Task statement = From the entries below, give the number of lines where the word "none" occurs, and nothing else.

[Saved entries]
=== Begin Enclosure ===

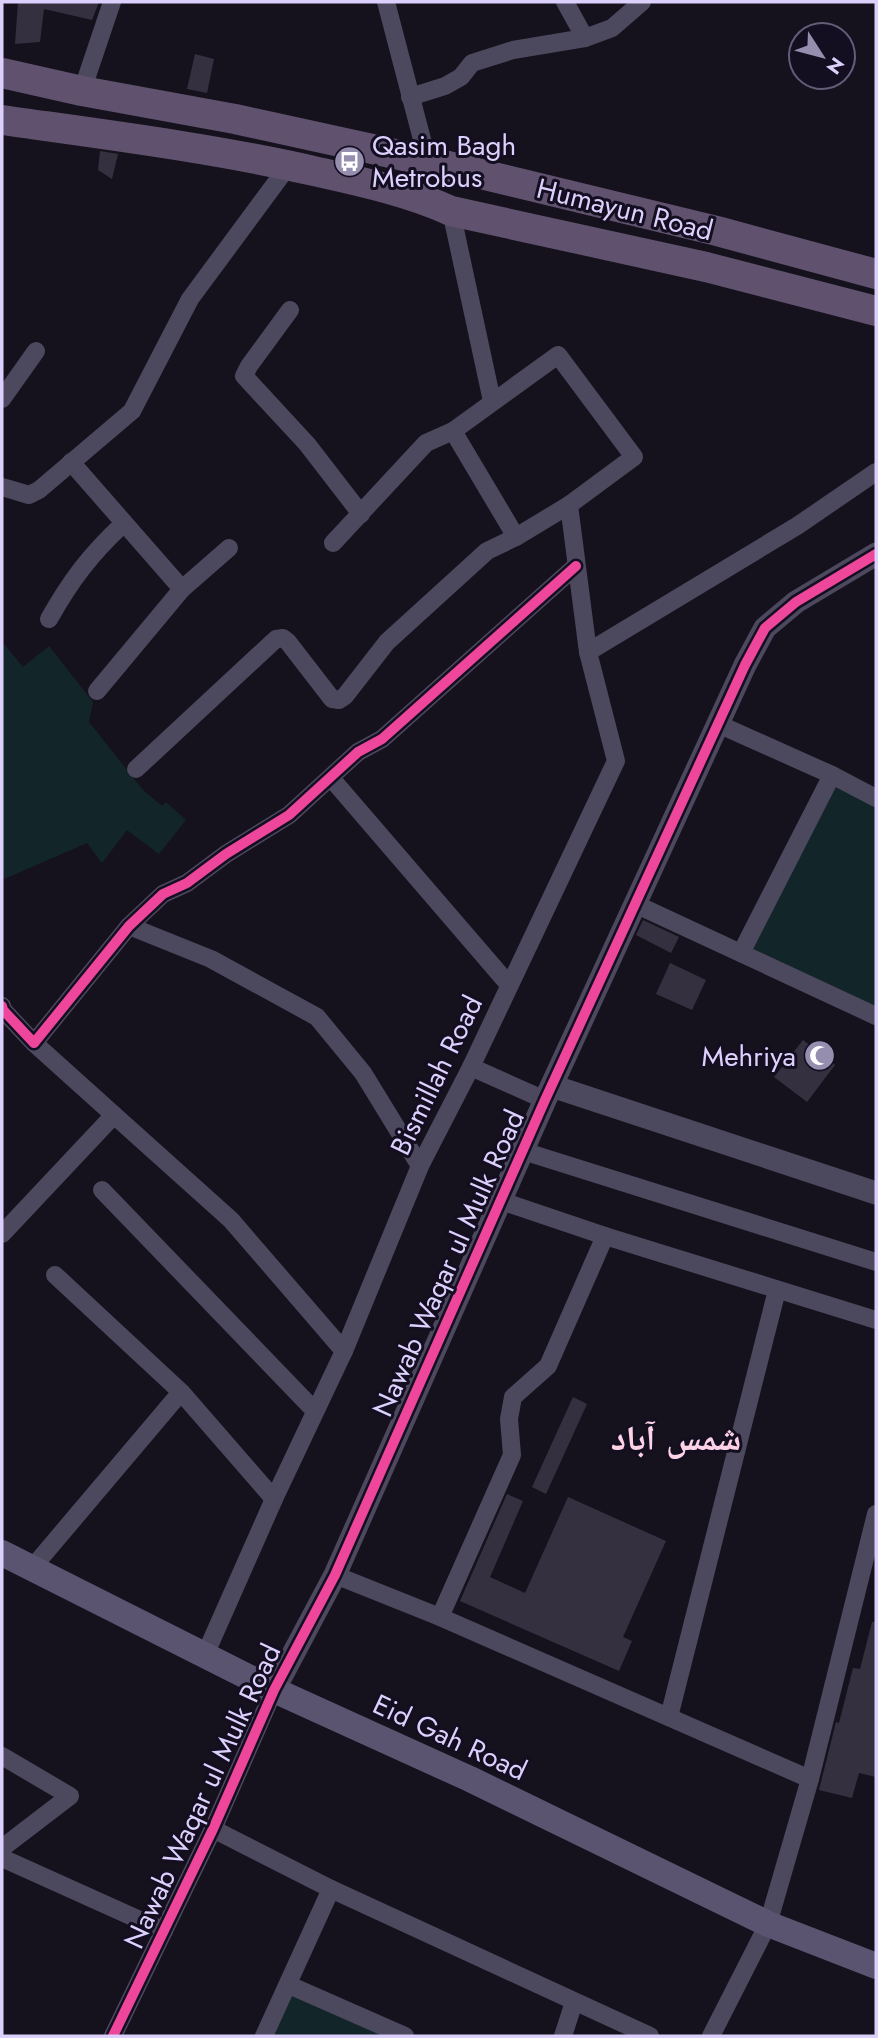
<svg xmlns="http://www.w3.org/2000/svg" width="878" height="2038" viewBox="0 0 878 2038" font-family="Jost,'Noto Naskh Arabic',sans-serif">
	<style>
		.green { fill: #122529 }
		.building { fill: #35303f }
		.lines { fill: none; stroke-linecap: round; stroke-linejoin: round }
		.minor { stroke: #4c485e; stroke-width: 18 }
		.tertiary { stroke: #4c485e; stroke-width: 23 }
		.secondary { stroke: #5a5470; stroke-width: 26 }
		.primary { stroke: #60526e; stroke-width: 30 }
		.cycleway-casing { stroke: #140e21; stroke-width: 15 }
		.cycleway { stroke: #ed469a; stroke-width: 10 }
		.labels { text-anchor: middle; stroke-width: 6; stroke-linejoin: round; paint-order: stroke }
		.poi-label { font-size: 28px; fill: #dcd0fd; stroke: #140e21; text-anchor: start }
		.street-label { font-size: 28px; fill: #dcd0fd; stroke: #140e21 }
		.district-label { font-size: 35px; font-weight: bold; fill: #fdd2e7; stroke: #140e21 }
	</style>
	<rect width="100%" height="100%" fill="#15121d"/>
	<g class="green">
		<path d="M4,644L23,667L49,646L93,702L89,722L142,789L162,806L166,802L186,820L159,854L127,830L102,863L87,843L2,880V647Z"/>
		<path d="M834,783L876,806V1013L747,951Z"/>
		<path d="M289,1993L384,2036H269Z"/>
	</g>
	<g class="building">
		<path d="M18,2H99L92,20L44,9L40,42L15,44Z"/>
		<path d="M195,54L214,59L207,93L187,89Z"/>
		<path d="M100,151L118,154L112,179L98,170Z"/>
		<path d="M643,920L679,937L671,953L636,935Z"/>
		<path d="M670,963L706,980L692,1010L656,994Z"/>
		<path d="M803,1040L835,1065L807,1102L774,1077Z"/>
		<path d="M573,1397L587,1404L546,1494L532,1487Z"/>
		<path d="M507,1494L523,1501L490,1577L525,1593L568,1497L666,1541L623,1637L632,1641L619,1671L460,1601Z"/>
		<path d="M872,1622H876V1777L859,1773L852,1798L819,1790L836,1722L839,1723L853,1668L860,1669Z"/>
	</g>
	<g class="lines">
		<g class="minor">
			<path d="M386,2L424,147"/>
			<path d="M565,2L585,38"/>
			<path d="M82,91L112,2"/>
			<path d="M410,97L445,86L461,77L472,63L513,50L585,38L612,28L642,2"/>
			<path d="M451,211L492,401"/>
			<path d="M290,310L249,366L244,376L307,444L361,514"/>
			<path d="M558,355L634,457L569,505L516,537L453,431Z"/>
			<path d="M2,399L36,351"/>
			<path d="M71,462L182,589"/>
			<path d="M2,487L29,495L39,490L132,411L190,299L289,165"/>
			<path d="M333,543L426,443L453,431"/>
			<path d="M49,619C71,580 90,555 123,524"/>
			<path d="M588,652L797,526L876,472"/>
			<path d="M97,691L182,589L229,548"/>
			<path d="M718,724L832,775L876,798"/>
			<path d="M136,769L276,639L283,638L288,642L332,699L339,700L345,696L387,642L487,551L516,537"/>
			<path d="M331,778L509,985"/>
			<path d="M635,904L876,1016"/>
			<path d="M129,926L211,959L317,1017L363,1073L420,1166"/>
			<path d="M741,953L832,775"/>
			<path d="M2,1006L3,1010L34,1043L129,926L163,894L187,883L226,854L289,815L358,752L382,739L576,566"/>
			<path d="M471,1067L545,1100"/>
			<path d="M114,1115L231,1220L344,1351"/>
			<path d="M523,1151L876,1262"/>
			<path d="M102,1190L315,1411"/>
			<path d="M501,1201L605,1236L876,1320"/>
			<path d="M2,1234L114,1115L34,1043"/>
			<path d="M55,1275L181,1392L274,1499"/>
			<path d="M33,1567L181,1392"/>
			<path d="M335,1575L440,1617L810,1779"/>
			<path d="M440,1617L512,1455L509,1419L513,1397L548,1366L605,1236"/>
			<path d="M205,1655L274,1499L344,1351L420,1166L471,1067L616,761L588,652L569,505"/>
			<path d="M669,1717L777,1290"/>
			<path d="M2,1756L70,1796L2,1848"/>
			<path d="M213,1829L331,1889L650,2036"/>
			<path d="M2,1858L164,1931"/>
			<path d="M289,1985L405,2036"/>
			<path d="M113,2036L213,1829L274,1690"/>
			<path d="M264,2036L331,1889"/>
			<path d="M563,2036L574,2002"/>
			<path d="M711,2036L768,1924L810,1779L876,1514"/>
		</g>
		<g class="tertiary">
			<path d="M552,1086L876,1193"/>
			<path d="M274,1690L335,1575L545,1100L745,665L765,628L796,602L876,554"/>
		</g>
		<path class="secondary" d="M2,1553L274,1690L470,1779L768,1924L876,1966"/>
		<g class="primary">
			<path d="M2,73L82,91L235,119L427,161L717,231L876,274"/>
			<path d="M2,120C108,135 213,148 318,172C363,182 409,192 451,211L706,267L876,311"/>
		</g>
		<defs>
			<g id="cycleway">
				<path d="M2,1006L3,1010L34,1043L129,926L163,894L187,883L226,854L289,815L358,752L382,739L576,566"/>
				<path d="M113,2036L213,1829L274,1690L335,1575L545,1100L745,665L765,628L796,602L876,554"/>
			</g>
		</defs>
		<use href="#cycleway" class="cycleway-casing"/>
		<use href="#cycleway" class="cycleway"/>
	</g>
	<defs>
		<symbol id="bus-disc" viewBox="-11 -11 22 22"><circle r="9.5" fill="#968eaf" stroke="#140e21"/><path d="M-5-6H5V4H4V6H2V4H-2V6H-4V4H-5ZM-3.5-4V0h7V-4ZM-3.5 1.2v1.5H-2V1.2ZM2 1.2v1.5H3.5V1.2Z" fill="#fff"/></symbol>
		<symbol id="mosque-disc" viewBox="-11 -11 22 22"><circle r="9.5" fill="#968eaf" stroke="#140e21"/><path d="M3.5-4.9A6 6 0 1 0 3.5 4.9A5 5 0 1 1 3.5-4.9Z" fill="#fff"/></symbol>
	</defs>
	<g fill-rule="evenodd">
		<use href="#bus-disc" x="332" y="144" width="35" height="35"/>
		<use href="#mosque-disc" x="802" y="1038" width="35" height="35"/>
	</g>
	<g class="labels">
		<g class="poi-label">
			<text x="372" y="155">Qasim Bagh<tspan x="372" dy="32">Metrobus</tspan></text>
			<text x="796" y="1066" text-anchor="end">Mehriya</text>
		</g>
		<g class="street-label">
			<text transform="translate(625 209) rotate(14)" y="10">Humayun Road</text>
			<text transform="translate(436 1075) rotate(-64)" y="10">Bismillah Road</text>
			<text transform="translate(448 1263) rotate(-66)" y="10">Nawab Waqar ul Mulk Road</text>
			<text transform="translate(450 1737) rotate(25)" y="10">Eid Gah Road</text>
			<text transform="translate(202 1796) rotate(-65)" y="10">Nawab Waqar ul Mulk Road</text>
		</g>
		<g class="district-label">
			<text x="676" y="1450">شمس آباد</text>
		</g>
	</g>
	<rect width="878" height="2038" fill="none" stroke="#dcd0fd" stroke-width="7"/>
	<g transform="translate(822 56) rotate(126)"><circle r="33" fill="#140e21" stroke="#645c79" stroke-width="2"/>
	<path d="M0-5L12 26L0 18L-12 26Z" fill="#968eaf"/>
	<text y="-10" font-size="19" font-weight="bold" text-anchor="middle" fill="#dcd0fd">N</text>
	</g>
</svg>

=== End Enclosure ===

Result below = 2